* begin Data for the task *

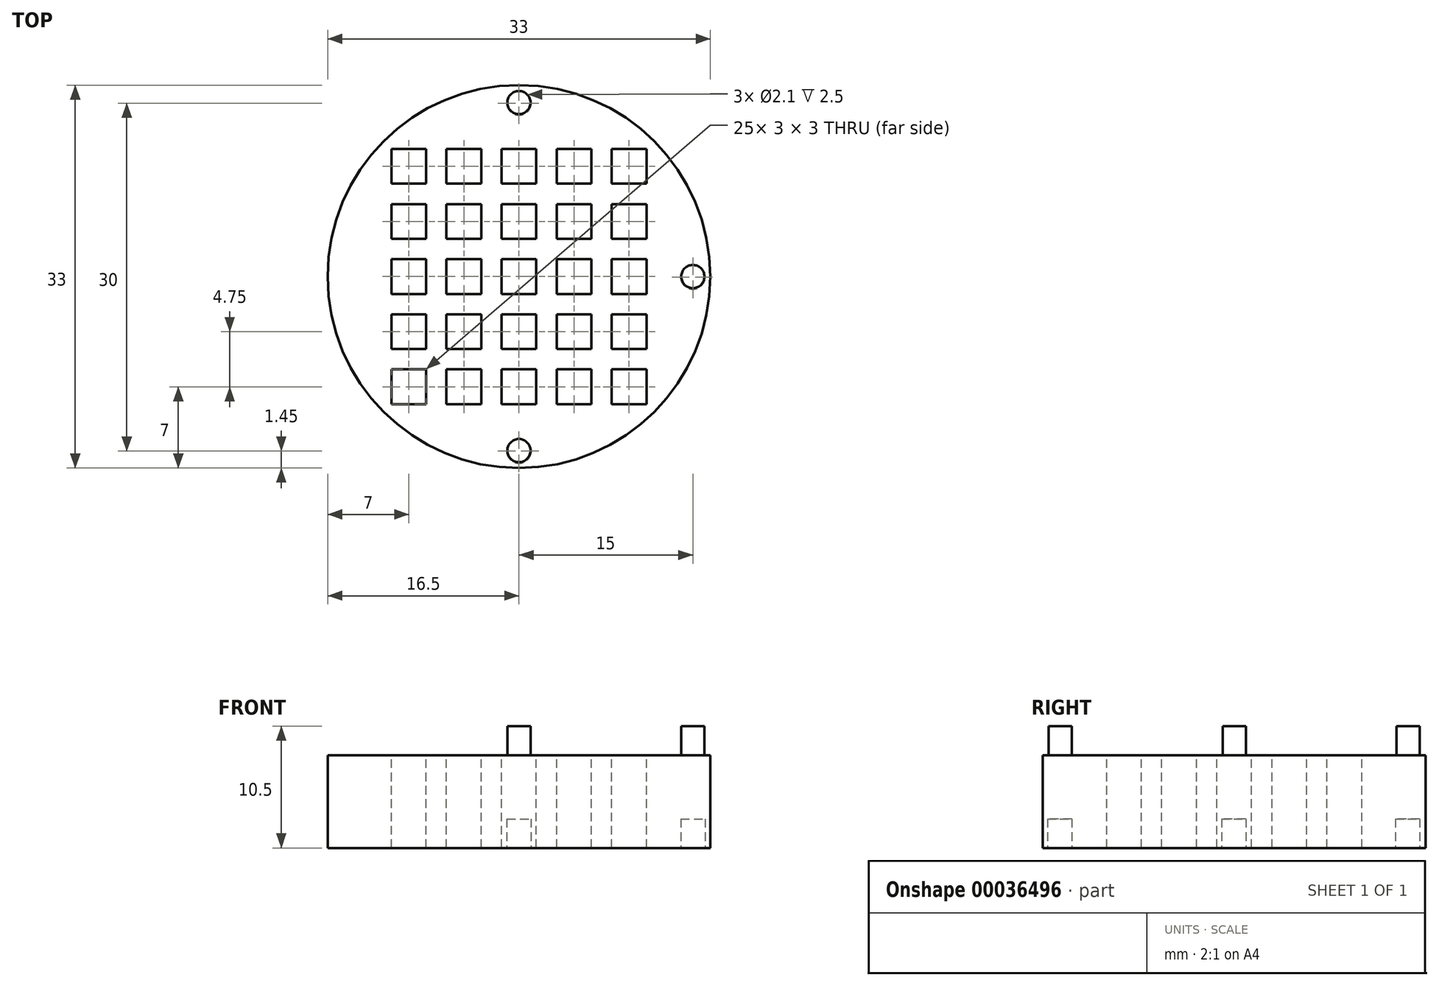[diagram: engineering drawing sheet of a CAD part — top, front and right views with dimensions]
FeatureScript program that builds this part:
annotation { "Feature Type Name" : "Feature", "Feature Type Description" : "" }
export const myFeature = defineFeature(function(context is Context, id is Id, definition is map)
    precondition{}
    {
        {
            var Q0;
            Q0=qCreatedBy(makeId("Top.planeOp"),FACE);
            var sketch = newSketch(context, id + "F0", { "sketchPlane" : qUnion([Q0])});
            skCircle(sketch, "E0", {"center": v(0, 0) * mm, "radius": 16.5 * mm});
            skSolve(sketch);
        }
        {
            var Q0;
            Q0=qSketchRegion(id+"F0",true);
            extrude(context, id + "F1", {"entities" : qUnion([Q0]), "depth" : 8 * mm});
        }
        {
            var Q0;
            Q0=makeQuery(id+"F1.opExtrude","CAP_FACE",FACE,{"disambiguationData":[OSD([sQuery(id+"F0.wireOp",EDGE,"E0")])],"isStart":true});
            var sketch = newSketch(context, id + "F2", { "sketchPlane" : qUnion([Q0])});
            skCircle(sketch, "E1", {"center": v(0, 15.05) * mm, "radius": 1.05 * mm});
            skCircle(sketch, "E2.1.0", {"center": v(15, 0.05) * mm, "radius": 1.05 * mm});
            skCircle(sketch, "E2.2.0", {"center": v(0, -14.95) * mm, "radius": 1.05 * mm});
            skPoint(sketch, "E2.center", {"position": v(0, 0.05) * mm});
            skLineSegment(sketch, "E2.anchor1", {"start": v(0, 0.05) * mm, "end": v(0, 15.05) * mm, "construction": true});
            skLineSegment(sketch, "E2.anchor2", {"start": v(0, 0.05) * mm, "end": v(0, -14.95) * mm, "construction": true});
            skSolve(sketch);
        }
        {
            var Q0;
            Q0=qSketchRegion(id+"F2",true);
            extrude(context, id + "F3", {"entities" : qUnion([Q0]), "operationType" : NewBodyOperationType.REMOVE, "oppositeDirection" : true, "depth" : 2.5 * mm});
        }
        {
            var Q0;
            Q0=makeQuery(id+"F1.opExtrude","CAP_FACE",FACE,{"disambiguationData":[OSD([sQuery(id+"F0.wireOp",EDGE,"E0")])],"isStart":false});
            var sketch = newSketch(context, id + "F4", { "sketchPlane" : qUnion([Q0])});
            skCircle(sketch, "E3", {"center": v(0, 15) * mm, "radius": 1 * mm});
            skCircle(sketch, "E4.1.0", {"center": v(15, 0) * mm, "radius": 1 * mm});
            skCircle(sketch, "E4.2.0", {"center": v(0, -15) * mm, "radius": 1 * mm});
            skPoint(sketch, "E4.center", {"position": v(0, 0) * mm});
            skLineSegment(sketch, "E4.anchor1", {"start": v(0, 0) * mm, "end": v(0, 15) * mm, "construction": true});
            skLineSegment(sketch, "E4.anchor2", {"start": v(0, 0) * mm, "end": v(0, -15) * mm, "construction": true});
            skSolve(sketch);
        }
        {
            var Q0;
            Q0=qSketchRegion(id+"F4",true);
            extrude(context, id + "F5", {"entities" : qUnion([Q0]), "operationType" : NewBodyOperationType.ADD, "depth" : 2.5 * mm});
        }
        {
            var Q0;
            Q0=makeQuery(id+"F1.opExtrude","CAP_FACE",FACE,{"disambiguationData":[OSD([sQuery(id+"F0.wireOp",EDGE,"E0")])],"isStart":false});
            var sketch = newSketch(context, id + "F6", { "sketchPlane" : qUnion([Q0])});
            skLineSegment(sketch, "E5.bottom", {"start": v(-11, 11) * mm, "end": v(-8, 11) * mm});
            skLineSegment(sketch, "E5.top", {"start": v(-11, 8) * mm, "end": v(-8, 8) * mm});
            skLineSegment(sketch, "E5.left", {"start": v(-11, 11) * mm, "end": v(-11, 8) * mm});
            skLineSegment(sketch, "E5.right", {"start": v(-8, 11) * mm, "end": v(-8, 8) * mm});
            skLineSegment(sketch, "E6.0.1.0", {"start": v(-11, 6.25) * mm, "end": v(-8, 6.25) * mm});
            skLineSegment(sketch, "E6.0.1.1", {"start": v(-11, 6.25) * mm, "end": v(-11, 3.25) * mm});
            skLineSegment(sketch, "E6.0.1.2", {"start": v(-8, 6.25) * mm, "end": v(-8, 3.25) * mm});
            skLineSegment(sketch, "E6.0.1.3", {"start": v(-11, 3.25) * mm, "end": v(-8, 3.25) * mm});
            skLineSegment(sketch, "E6.0.2.0", {"start": v(-11, 1.5) * mm, "end": v(-8, 1.5) * mm});
            skLineSegment(sketch, "E6.0.2.1", {"start": v(-11, 1.5) * mm, "end": v(-11, -1.5) * mm});
            skLineSegment(sketch, "E6.0.2.2", {"start": v(-8, 1.5) * mm, "end": v(-8, -1.5) * mm});
            skLineSegment(sketch, "E6.0.2.3", {"start": v(-11, -1.5) * mm, "end": v(-8, -1.5) * mm});
            skLineSegment(sketch, "E6.0.3.0", {"start": v(-11, -3.25) * mm, "end": v(-8, -3.25) * mm});
            skLineSegment(sketch, "E6.0.3.1", {"start": v(-11, -3.25) * mm, "end": v(-11, -6.25) * mm});
            skLineSegment(sketch, "E6.0.3.2", {"start": v(-8, -3.25) * mm, "end": v(-8, -6.25) * mm});
            skLineSegment(sketch, "E6.0.3.3", {"start": v(-11, -6.25) * mm, "end": v(-8, -6.25) * mm});
            skLineSegment(sketch, "E6.0.4.0", {"start": v(-11, -8) * mm, "end": v(-8, -8) * mm});
            skLineSegment(sketch, "E6.0.4.1", {"start": v(-11, -8) * mm, "end": v(-11, -11) * mm});
            skLineSegment(sketch, "E6.0.4.2", {"start": v(-8, -8) * mm, "end": v(-8, -11) * mm});
            skLineSegment(sketch, "E6.0.4.3", {"start": v(-11, -11) * mm, "end": v(-8, -11) * mm});
            skLineSegment(sketch, "E6.1.0.0", {"start": v(-6.25, 11) * mm, "end": v(-3.25, 11) * mm});
            skLineSegment(sketch, "E6.1.0.1", {"start": v(-6.25, 11) * mm, "end": v(-6.25, 8) * mm});
            skLineSegment(sketch, "E6.1.0.2", {"start": v(-3.25, 11) * mm, "end": v(-3.25, 8) * mm});
            skLineSegment(sketch, "E6.1.0.3", {"start": v(-6.25, 8) * mm, "end": v(-3.25, 8) * mm});
            skLineSegment(sketch, "E6.1.1.0", {"start": v(-6.25, 6.25) * mm, "end": v(-3.25, 6.25) * mm});
            skLineSegment(sketch, "E6.1.1.1", {"start": v(-6.25, 6.25) * mm, "end": v(-6.25, 3.25) * mm});
            skLineSegment(sketch, "E6.1.1.2", {"start": v(-3.25, 6.25) * mm, "end": v(-3.25, 3.25) * mm});
            skLineSegment(sketch, "E6.1.1.3", {"start": v(-6.25, 3.25) * mm, "end": v(-3.25, 3.25) * mm});
            skLineSegment(sketch, "E6.1.2.0", {"start": v(-6.25, 1.5) * mm, "end": v(-3.25, 1.5) * mm});
            skLineSegment(sketch, "E6.1.2.1", {"start": v(-6.25, 1.5) * mm, "end": v(-6.25, -1.5) * mm});
            skLineSegment(sketch, "E6.1.2.2", {"start": v(-3.25, 1.5) * mm, "end": v(-3.25, -1.5) * mm});
            skLineSegment(sketch, "E6.1.2.3", {"start": v(-6.25, -1.5) * mm, "end": v(-3.25, -1.5) * mm});
            skLineSegment(sketch, "E6.1.3.0", {"start": v(-6.25, -3.25) * mm, "end": v(-3.25, -3.25) * mm});
            skLineSegment(sketch, "E6.1.3.1", {"start": v(-6.25, -3.25) * mm, "end": v(-6.25, -6.25) * mm});
            skLineSegment(sketch, "E6.1.3.2", {"start": v(-3.25, -3.25) * mm, "end": v(-3.25, -6.25) * mm});
            skLineSegment(sketch, "E6.1.3.3", {"start": v(-6.25, -6.25) * mm, "end": v(-3.25, -6.25) * mm});
            skLineSegment(sketch, "E6.1.4.0", {"start": v(-6.25, -8) * mm, "end": v(-3.25, -8) * mm});
            skLineSegment(sketch, "E6.1.4.1", {"start": v(-6.25, -8) * mm, "end": v(-6.25, -11) * mm});
            skLineSegment(sketch, "E6.1.4.2", {"start": v(-3.25, -8) * mm, "end": v(-3.25, -11) * mm});
            skLineSegment(sketch, "E6.1.4.3", {"start": v(-6.25, -11) * mm, "end": v(-3.25, -11) * mm});
            skLineSegment(sketch, "E6.2.0.0", {"start": v(-1.5, 11) * mm, "end": v(1.5, 11) * mm});
            skLineSegment(sketch, "E6.2.0.1", {"start": v(-1.5, 11) * mm, "end": v(-1.5, 8) * mm});
            skLineSegment(sketch, "E6.2.0.2", {"start": v(1.5, 11) * mm, "end": v(1.5, 8) * mm});
            skLineSegment(sketch, "E6.2.0.3", {"start": v(-1.5, 8) * mm, "end": v(1.5, 8) * mm});
            skLineSegment(sketch, "E6.2.1.0", {"start": v(-1.5, 6.25) * mm, "end": v(1.5, 6.25) * mm});
            skLineSegment(sketch, "E6.2.1.1", {"start": v(-1.5, 6.25) * mm, "end": v(-1.5, 3.25) * mm});
            skLineSegment(sketch, "E6.2.1.2", {"start": v(1.5, 6.25) * mm, "end": v(1.5, 3.25) * mm});
            skLineSegment(sketch, "E6.2.1.3", {"start": v(-1.5, 3.25) * mm, "end": v(1.5, 3.25) * mm});
            skLineSegment(sketch, "E6.2.2.0", {"start": v(-1.5, 1.5) * mm, "end": v(1.5, 1.5) * mm});
            skLineSegment(sketch, "E6.2.2.1", {"start": v(-1.5, 1.5) * mm, "end": v(-1.5, -1.5) * mm});
            skLineSegment(sketch, "E6.2.2.2", {"start": v(1.5, 1.5) * mm, "end": v(1.5, -1.5) * mm});
            skLineSegment(sketch, "E6.2.2.3", {"start": v(-1.5, -1.5) * mm, "end": v(1.5, -1.5) * mm});
            skLineSegment(sketch, "E6.2.3.0", {"start": v(-1.5, -3.25) * mm, "end": v(1.5, -3.25) * mm});
            skLineSegment(sketch, "E6.2.3.1", {"start": v(-1.5, -3.25) * mm, "end": v(-1.5, -6.25) * mm});
            skLineSegment(sketch, "E6.2.3.2", {"start": v(1.5, -3.25) * mm, "end": v(1.5, -6.25) * mm});
            skLineSegment(sketch, "E6.2.3.3", {"start": v(-1.5, -6.25) * mm, "end": v(1.5, -6.25) * mm});
            skLineSegment(sketch, "E6.2.4.0", {"start": v(-1.5, -8) * mm, "end": v(1.5, -8) * mm});
            skLineSegment(sketch, "E6.2.4.1", {"start": v(-1.5, -8) * mm, "end": v(-1.5, -11) * mm});
            skLineSegment(sketch, "E6.2.4.2", {"start": v(1.5, -8) * mm, "end": v(1.5, -11) * mm});
            skLineSegment(sketch, "E6.2.4.3", {"start": v(-1.5, -11) * mm, "end": v(1.5, -11) * mm});
            skLineSegment(sketch, "E6.3.0.0", {"start": v(3.25, 11) * mm, "end": v(6.25, 11) * mm});
            skLineSegment(sketch, "E6.3.0.1", {"start": v(3.25, 11) * mm, "end": v(3.25, 8) * mm});
            skLineSegment(sketch, "E6.3.0.2", {"start": v(6.25, 11) * mm, "end": v(6.25, 8) * mm});
            skLineSegment(sketch, "E6.3.0.3", {"start": v(3.25, 8) * mm, "end": v(6.25, 8) * mm});
            skLineSegment(sketch, "E6.3.1.0", {"start": v(3.25, 6.25) * mm, "end": v(6.25, 6.25) * mm});
            skLineSegment(sketch, "E6.3.1.1", {"start": v(3.25, 6.25) * mm, "end": v(3.25, 3.25) * mm});
            skLineSegment(sketch, "E6.3.1.2", {"start": v(6.25, 6.25) * mm, "end": v(6.25, 3.25) * mm});
            skLineSegment(sketch, "E6.3.1.3", {"start": v(3.25, 3.25) * mm, "end": v(6.25, 3.25) * mm});
            skLineSegment(sketch, "E6.3.2.0", {"start": v(3.25, 1.5) * mm, "end": v(6.25, 1.5) * mm});
            skLineSegment(sketch, "E6.3.2.1", {"start": v(3.25, 1.5) * mm, "end": v(3.25, -1.5) * mm});
            skLineSegment(sketch, "E6.3.2.2", {"start": v(6.25, 1.5) * mm, "end": v(6.25, -1.5) * mm});
            skLineSegment(sketch, "E6.3.2.3", {"start": v(3.25, -1.5) * mm, "end": v(6.25, -1.5) * mm});
            skLineSegment(sketch, "E6.3.3.0", {"start": v(3.25, -3.25) * mm, "end": v(6.25, -3.25) * mm});
            skLineSegment(sketch, "E6.3.3.1", {"start": v(3.25, -3.25) * mm, "end": v(3.25, -6.25) * mm});
            skLineSegment(sketch, "E6.3.3.2", {"start": v(6.25, -3.25) * mm, "end": v(6.25, -6.25) * mm});
            skLineSegment(sketch, "E6.3.3.3", {"start": v(3.25, -6.25) * mm, "end": v(6.25, -6.25) * mm});
            skLineSegment(sketch, "E6.3.4.0", {"start": v(3.25, -8) * mm, "end": v(6.25, -8) * mm});
            skLineSegment(sketch, "E6.3.4.1", {"start": v(3.25, -8) * mm, "end": v(3.25, -11) * mm});
            skLineSegment(sketch, "E6.3.4.2", {"start": v(6.25, -8) * mm, "end": v(6.25, -11) * mm});
            skLineSegment(sketch, "E6.3.4.3", {"start": v(3.25, -11) * mm, "end": v(6.25, -11) * mm});
            skLineSegment(sketch, "E6.4.0.0", {"start": v(8, 11) * mm, "end": v(11, 11) * mm});
            skLineSegment(sketch, "E6.4.0.1", {"start": v(8, 11) * mm, "end": v(8, 8) * mm});
            skLineSegment(sketch, "E6.4.0.2", {"start": v(11, 11) * mm, "end": v(11, 8) * mm});
            skLineSegment(sketch, "E6.4.0.3", {"start": v(8, 8) * mm, "end": v(11, 8) * mm});
            skLineSegment(sketch, "E6.4.1.0", {"start": v(8, 6.25) * mm, "end": v(11, 6.25) * mm});
            skLineSegment(sketch, "E6.4.1.1", {"start": v(8, 6.25) * mm, "end": v(8, 3.25) * mm});
            skLineSegment(sketch, "E6.4.1.2", {"start": v(11, 6.25) * mm, "end": v(11, 3.25) * mm});
            skLineSegment(sketch, "E6.4.1.3", {"start": v(8, 3.25) * mm, "end": v(11, 3.25) * mm});
            skLineSegment(sketch, "E6.4.2.0", {"start": v(8, 1.5) * mm, "end": v(11, 1.5) * mm});
            skLineSegment(sketch, "E6.4.2.1", {"start": v(8, 1.5) * mm, "end": v(8, -1.5) * mm});
            skLineSegment(sketch, "E6.4.2.2", {"start": v(11, 1.5) * mm, "end": v(11, -1.5) * mm});
            skLineSegment(sketch, "E6.4.2.3", {"start": v(8, -1.5) * mm, "end": v(11, -1.5) * mm});
            skLineSegment(sketch, "E6.4.3.0", {"start": v(8, -3.25) * mm, "end": v(11, -3.25) * mm});
            skLineSegment(sketch, "E6.4.3.1", {"start": v(8, -3.25) * mm, "end": v(8, -6.25) * mm});
            skLineSegment(sketch, "E6.4.3.2", {"start": v(11, -3.25) * mm, "end": v(11, -6.25) * mm});
            skLineSegment(sketch, "E6.4.3.3", {"start": v(8, -6.25) * mm, "end": v(11, -6.25) * mm});
            skLineSegment(sketch, "E6.4.4.0", {"start": v(8, -8) * mm, "end": v(11, -8) * mm});
            skLineSegment(sketch, "E6.4.4.1", {"start": v(8, -8) * mm, "end": v(8, -11) * mm});
            skLineSegment(sketch, "E6.4.4.2", {"start": v(11, -8) * mm, "end": v(11, -11) * mm});
            skLineSegment(sketch, "E6.4.4.3", {"start": v(8, -11) * mm, "end": v(11, -11) * mm});
            skLineSegment(sketch, "E6.direction1", {"start": v(-11, 11) * mm, "end": v(-6.25, 11) * mm, "construction": true});
            skLineSegment(sketch, "E6.direction2", {"start": v(-11, 11) * mm, "end": v(-11, 6.25) * mm, "construction": true});
            skSolve(sketch);
        }
        {
            var Q0;
            Q0 = qSketchRegion(id + "F6", true);
            extrude(context, id + "F7", {"entities" : qUnion([Q0]), "operationType" : NewBodyOperationType.REMOVE, "endBound" : BoundingType.THROUGH_ALL, "oppositeDirection" : true, "depth" : 25 * mm});
        }
    });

* end Data for the task *

### Short exercise:
Copy each line from the lines above that contains the string "sketchPlane".

### The result:
            var sketch = newSketch(context, id + "F0", { "sketchPlane" : qUnion([Q0])});
            var sketch = newSketch(context, id + "F2", { "sketchPlane" : qUnion([Q0])});
            var sketch = newSketch(context, id + "F4", { "sketchPlane" : qUnion([Q0])});
            var sketch = newSketch(context, id + "F6", { "sketchPlane" : qUnion([Q0])});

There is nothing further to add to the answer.